隔離治療対象者(新型コロナウィルスに感染し隔離治療を宣告されたもの)
- 業務に関連して感染した場合:雇用主は傷病休暇を付与するとともに休業補償給付として賃金全額を支払う。なお、労働者がこれにより死亡した場合は、労働基準法の労災規定に基づき相当の補償を支払う。
- 業務に関係なく感染した場合:隔離治療期間は普通傷病休暇(半給)、特別休暇(有給)または私事休暇(無給)として扱い、治療に専念させる。
在宅隔離対象者(新型コロナウィルスは未感染であるが感染者と接触または湖北省の渡航歴があるもの)
- 雇用主と労働者のいずれの責めに帰すべき事由がない場合、雇用主はいかなる休暇も個別に与えることはできない
- 雇用主は、労働者に対して未就業分の労働補填の強制、解雇またはその他不利益となる処分をしてはならない
- 強制隔離期間中の賃金については、雇用主に支払いの義務はないが、必ず労使協議に基づく合意を得る必要がある。なお、勤怠記録上は「感染症防止隔離」と明記し、欠勤扱いにしてはならない。
自主健康管理者(新型コロナウィルスは未感染であるが感染の可能性から衛生局に自己管理を命じられたもの)
- 衛生局の自主健康管理通知に基づき自宅待機する場合には、自主健康管理期間中は、普通傷病休暇(半給)、特別休暇(有給)、私事休暇(無給)または業務調整にて対応する。
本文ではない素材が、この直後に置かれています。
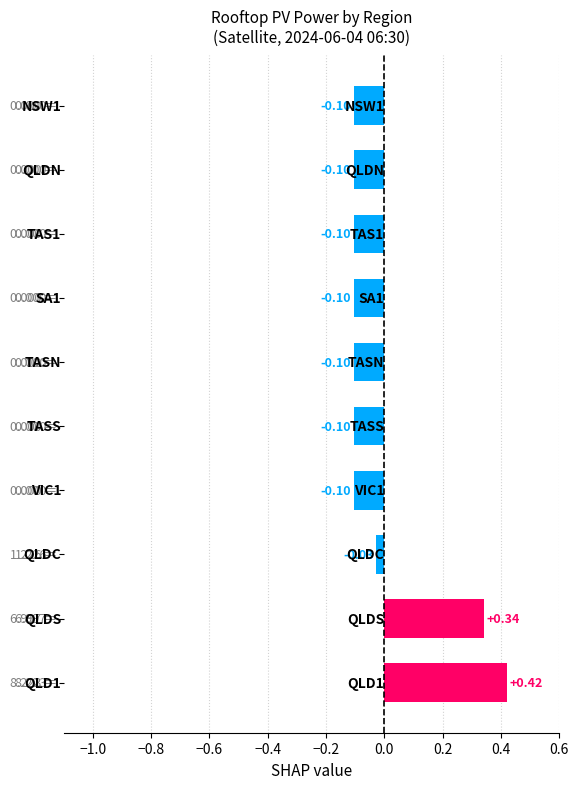

What is the difference between the maximum and minimum values?

0.5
- 通知に基づき雇用主主導で就業停止させた場合:雇用主が主導の勤務停止に該当するため、賃金全額を支払う
その他
家族の感染または自主健康管理により、当該労働者が介護・養育する必要がある場合には、「性別工作平等法」に基づき最長7日間の事假(無給)を取得するか、雇用主と協議のうえ、有給休暇を取得する等で対応する。なお、12歳以下の子どもを持つ保護者については別途措置が講じられた(台湾、小中高の冬休み延期に伴う企業の対応)。